En 2025, América Latina enfrentó un año crítico debido al calor extremo, que rompió récords históricos y desencadenó fenómenos climáticos alarmantes. Un informe de la Organización Meteorológica Mundial (OMM), presentado en Brasil, detalla cómo las temperaturas superaron ampliamente los promedios habituales en Latinoamérica y el Caribe, intensificando las sequías, inundaciones y eventos meteorológicos extremos.
El informe destaca que los océanos en la región se están calentando rápidamente, elevando el nivel del mar más allá de la media global en ciertas áreas. Este cambio ha acelerado la pérdida de masa de los glaciares andinos, comprometiendo los recursos hídricos de millones de habitantes. La OMM subraya que el calor extremo es ahora una amenaza climática crítica en el continente.
Durante 2025, las temperaturas récord y sequías severas devastaron la agricultura y agotaron las reservas de agua urbana. La falta de lluvias también intensificó los incendios forestales, afectando gravemente el equilibrio ecológico en la región. En contraste, las aguas tibias de los océanos provocaron fenómenos climáticos violentos en el Caribe.
Un claro ejemplo fue el megahuracán Melissa, que devastó la economía de las islas caribeñas. Este ciclón de categoría 5 dejó tras de sí un saldo trágico y pérdidas económicas de unos 9.000 millones de dólares en Jamaica, un testimonio del potencial destructivo del cambio climático.
América Latina experimentó uno de sus años más cálidos con una temperatura media regional de 0,40 grados superior al promedio 1991-2020. En Mexicali, México, los termómetros marcaron 52,7 grados centígrados, un récord nacional sin precedentes. En São Paulo, Brasil, se registró una temperatura máxima histórica de 37,2 grados.

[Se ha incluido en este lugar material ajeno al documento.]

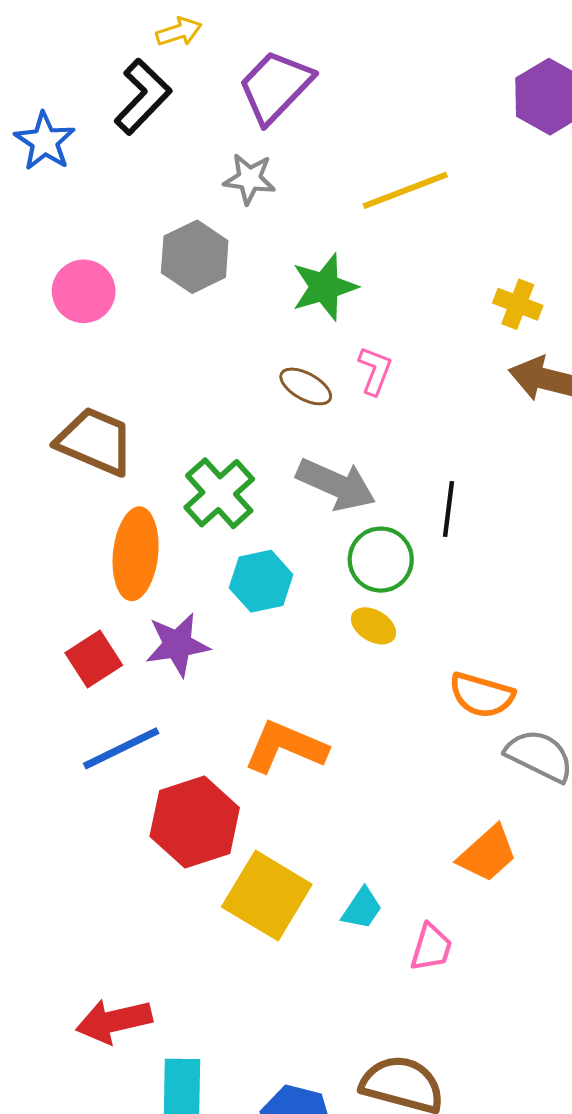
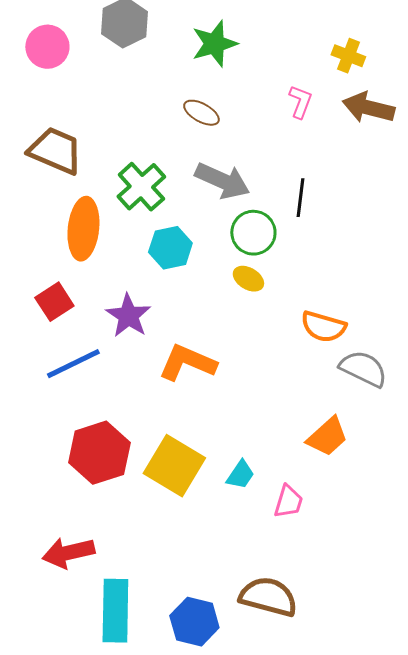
pink L-shape: (375, 371) -> (300, 102), moved
purple star: (177, 645) -> (128, 316), moved, turned -30
red hexagon: (195, 822) -> (99, 453), moved

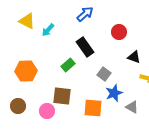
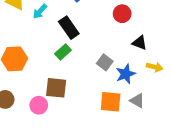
black rectangle: (85, 47) -> (69, 28), moved
blue star: (114, 93) -> (126, 74), moved
orange square: (93, 108) -> (111, 102), moved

Estos datos reflejan la creciente intensidad de las olas de calor en la región, especialmente en Mesoamérica, donde las temperaturas superaron regularmente los 40 grados. Los científicos advierten que el cambio climático está aumentando la intensidad y frecuencia del calor extremo, lo que incrementa los riesgos para la salud pública y la agricultura.
Desastres en América Latina
El déficit hídrico se convirtió en un problema crítico, afectando a hasta el 85 % de México en ciertos momentos del año. Esta situación agravó la crisis del agua y afectó la agricultura. En el sur de Sudamérica, algunas áreas experimentaron una reducción de precipitaciones de más del 40 %, dañando cultivos y recursos hídricos.
El informe de la OMM también documenta devastadoras inundaciones en Perú, Ecuador y México, donde miles sufrieron daños materiales y pérdidas de vidas. El huracán Melissa es un ejemplo de cómo el calentamiento oceánico está provocando tormentas más destructivas.
El deshielo acelerado de los glaciares andinos es una señal clara del cambio climático en la región. Estos glaciares son cruciales como reservas de agua dulce, y su retroceso amenaza la seguridad hídrica y la estabilidad de los ecosistemas de montaña.
La OMM enfatiza la necesidad de fortalecer las políticas de adaptación y resiliencia ante el cambio climático. La secretaria general de la OMM, Celeste Saulo, instó a mejorar la cooperación internacional y a invertir en infraestructuras resilientes y gestión hídrica.
El organismo advierte que el calor extremo continuará intensificándose si no se reducen las emisiones de gases de efecto invernadero. La transformación de las infraestructuras y la mitigación de la dependencia de combustibles fósiles son vitales para prevenir futuros desastres naturales.